# schatten von personen



## fricka (4. Februar 2005)

... ich habe in eine 3d-visualisierung in photshop personen montiert ... jetzt sollen die personen einen schatten auf den boden werfen - wie kriege ich das hin?
 (es geht nicht um den einzustellenden schlagschatten, sondern ein schatten, der von den fuessen der personen ausgeht!)


----------



## devilrga (4. Februar 2005)

Hi,
achte bzgl. deiner durchgehenden Kleinschreibung auf die Nettiquette.
Du musst einfach nur deine Person auswählen und auf eine Neue Ebene legen. Dann diese duplizieren und schwarz färben. Nun den Gauschen Weichzeichner anwenden und durch "Bearbeiten > Transformieren > Perspektivisch verzerren" verzerren.

mfg


----------



## fricka (4. Februar 2005)

... danke für den Tipp!


----------



## holzoepfael (4. Februar 2005)

@devilgra, aber bei deiner Lösung habe ich das Problem, dass der erzeugte Schatten nur auf Ebenen angewendet werden kann. aber bin ich Beispielsweise drausen irgendwo, ist der Boden häufig nicht eben.....
Gibts da noch eine Hilfe, wie man so etwas vielleicht noch ein bisschen realistischer machen kann?


----------



## damo (4. Februar 2005)

Solche Sachen kann man meiner Meinung nach ganz gut mit dem "Versetzen Filter" erreichen.

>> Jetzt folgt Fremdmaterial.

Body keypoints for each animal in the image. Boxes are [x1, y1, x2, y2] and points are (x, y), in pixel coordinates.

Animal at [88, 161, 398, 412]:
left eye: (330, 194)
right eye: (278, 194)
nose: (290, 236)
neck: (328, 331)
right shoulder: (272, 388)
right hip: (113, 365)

Also erst einmal die Konturen des Bodens ein bisschen hervorheben (zB ein Graustufenbild aus dem Original machen und mit Gradationskurven arbeiten), dann das Graustufenbild seperat speichern, der Versetzen Filter anwenden ( ca 5px angeben) und dann das Graustufenbild auswählen (Auswahlmenü öffnet automatisch) dann sollte sich der Schatten den Konturen des Bodens anpassen


ps: Natürlich erst den Schatten an die gewünschte Position verschieben und DANN den Filter anwenden!


----------